Set down each line of the listing exactly as it reads.

Start of Exercise input

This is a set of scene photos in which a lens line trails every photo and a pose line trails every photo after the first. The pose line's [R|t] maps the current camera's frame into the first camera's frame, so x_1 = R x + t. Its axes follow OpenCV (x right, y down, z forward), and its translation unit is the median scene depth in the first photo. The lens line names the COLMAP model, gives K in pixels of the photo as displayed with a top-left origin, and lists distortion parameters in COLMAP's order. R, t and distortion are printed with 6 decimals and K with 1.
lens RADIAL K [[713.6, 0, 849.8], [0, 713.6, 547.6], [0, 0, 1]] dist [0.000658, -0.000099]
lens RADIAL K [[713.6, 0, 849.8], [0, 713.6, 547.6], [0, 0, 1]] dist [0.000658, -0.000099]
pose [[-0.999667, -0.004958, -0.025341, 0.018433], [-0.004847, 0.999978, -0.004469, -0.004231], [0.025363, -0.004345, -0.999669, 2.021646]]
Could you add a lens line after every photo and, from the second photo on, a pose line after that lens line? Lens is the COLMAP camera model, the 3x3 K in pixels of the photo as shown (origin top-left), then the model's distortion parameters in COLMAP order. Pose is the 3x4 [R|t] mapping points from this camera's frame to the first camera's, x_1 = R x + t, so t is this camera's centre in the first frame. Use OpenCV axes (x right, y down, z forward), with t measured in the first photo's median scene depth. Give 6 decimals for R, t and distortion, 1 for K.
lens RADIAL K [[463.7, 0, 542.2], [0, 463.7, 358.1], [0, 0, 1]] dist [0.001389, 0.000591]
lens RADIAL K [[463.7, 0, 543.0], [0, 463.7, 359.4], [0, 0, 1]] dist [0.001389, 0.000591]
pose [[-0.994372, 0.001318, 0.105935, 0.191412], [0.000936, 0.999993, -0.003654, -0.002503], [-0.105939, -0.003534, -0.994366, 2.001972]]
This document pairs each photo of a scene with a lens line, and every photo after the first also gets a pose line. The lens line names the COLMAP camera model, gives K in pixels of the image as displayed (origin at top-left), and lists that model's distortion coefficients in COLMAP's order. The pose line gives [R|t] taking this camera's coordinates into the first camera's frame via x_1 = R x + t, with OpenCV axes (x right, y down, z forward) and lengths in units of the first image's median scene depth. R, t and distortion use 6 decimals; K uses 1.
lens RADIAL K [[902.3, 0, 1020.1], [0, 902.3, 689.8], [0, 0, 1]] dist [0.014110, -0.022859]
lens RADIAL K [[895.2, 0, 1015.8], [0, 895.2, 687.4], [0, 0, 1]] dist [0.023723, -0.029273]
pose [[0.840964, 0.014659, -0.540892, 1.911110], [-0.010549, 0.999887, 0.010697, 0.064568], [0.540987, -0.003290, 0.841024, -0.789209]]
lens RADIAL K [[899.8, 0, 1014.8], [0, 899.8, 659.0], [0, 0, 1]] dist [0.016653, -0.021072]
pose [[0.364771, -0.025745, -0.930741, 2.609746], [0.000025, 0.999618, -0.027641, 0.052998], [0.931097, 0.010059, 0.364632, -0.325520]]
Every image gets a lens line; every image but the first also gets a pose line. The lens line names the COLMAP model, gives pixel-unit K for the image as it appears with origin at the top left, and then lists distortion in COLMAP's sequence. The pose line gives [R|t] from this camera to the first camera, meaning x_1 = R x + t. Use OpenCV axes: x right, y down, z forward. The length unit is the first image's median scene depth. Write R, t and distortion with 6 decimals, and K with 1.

End of Exercise input

*Response area*
This is a set of scene photos in which a lens line trails every photo and a pose line trails every photo after the first. The pose line's [R|t] maps the current camera's frame into the first camera's frame, so x_1 = R x + t. Its axes follow OpenCV (x right, y down, z forward), and its translation unit is the median scene depth in the first photo. The lens line names the COLMAP model, gives K in pixels of the photo as displayed with a top-left origin, and lists distortion parameters in COLMAP's order. R, t and distortion are printed with 6 decimals and K with 1.
lens RADIAL K [[713.6, 0, 849.8], [0, 713.6, 547.6], [0, 0, 1]] dist [0.000658, -0.000099]
lens RADIAL K [[713.6, 0, 849.8], [0, 713.6, 547.6], [0, 0, 1]] dist [0.000658, -0.000099]
pose [[-0.999667, -0.004958, -0.025341, 0.018433], [-0.004847, 0.999978, -0.004469, -0.004231], [0.025363, -0.004345, -0.999669, 2.021646]]
Could you add a lens line after every photo and, from the second photo on, a pose line after that lens line? Lens is the COLMAP camera model, the 3x3 K in pixels of the photo as shown (origin top-left), then the model's distortion parameters in COLMAP order. Pose is the 3x4 [R|t] mapping points from this camera's frame to the first camera's, x_1 = R x + t, so t is this camera's centre in the first frame. Use OpenCV axes (x right, y down, z forward), with t measured in the first photo's median scene depth. Give 6 decimals for R, t and distortion, 1 for K.
lens RADIAL K [[463.7, 0, 542.2], [0, 463.7, 358.1], [0, 0, 1]] dist [0.001389, 0.000591]
lens RADIAL K [[463.7, 0, 543.0], [0, 463.7, 359.4], [0, 0, 1]] dist [0.001389, 0.000591]
pose [[-0.994372, 0.001318, 0.105935, 0.191412], [0.000936, 0.999993, -0.003654, -0.002503], [-0.105939, -0.003534, -0.994366, 2.001972]]
This document pairs each photo of a scene with a lens line, and every photo after the first also gets a pose line. The lens line names the COLMAP camera model, gives K in pixels of the image as displayed (origin at top-left), and lists that model's distortion coefficients in COLMAP's order. The pose line gives [R|t] taking this camera's coordinates into the first camera's frame via x_1 = R x + t, with OpenCV axes (x right, y down, z forward) and lengths in units of the first image's median scene depth. R, t and distortion use 6 decimals; K uses 1.
lens RADIAL K [[902.3, 0, 1020.1], [0, 902.3, 689.8], [0, 0, 1]] dist [0.014110, -0.022859]
lens RADIAL K [[895.2, 0, 1015.8], [0, 895.2, 687.4], [0, 0, 1]] dist [0.023723, -0.029273]
pose [[0.840964, 0.014659, -0.540892, 1.911110], [-0.010549, 0.999887, 0.010697, 0.064568], [0.540987, -0.003290, 0.841024, -0.789209]]
lens RADIAL K [[899.8, 0, 1014.8], [0, 899.8, 659.0], [0, 0, 1]] dist [0.016653, -0.021072]
pose [[0.364771, -0.025745, -0.930741, 2.609746], [0.000025, 0.999618, -0.027641, 0.052998], [0.931097, 0.010059, 0.364632, -0.325520]]
Every image gets a lens line; every image but the first also gets a pose line. The lens line names the COLMAP model, gives pixel-unit K for the image as it appears with origin at the top left, and then lists distortion in COLMAP's sequence. The pose line gives [R|t] from this camera to the first camera, meaning x_1 = R x + t. Use OpenCV axes: x right, y down, z forward. The length unit is the first image's median scene depth. Write R, t and distortion with 6 decimals, and K with 1.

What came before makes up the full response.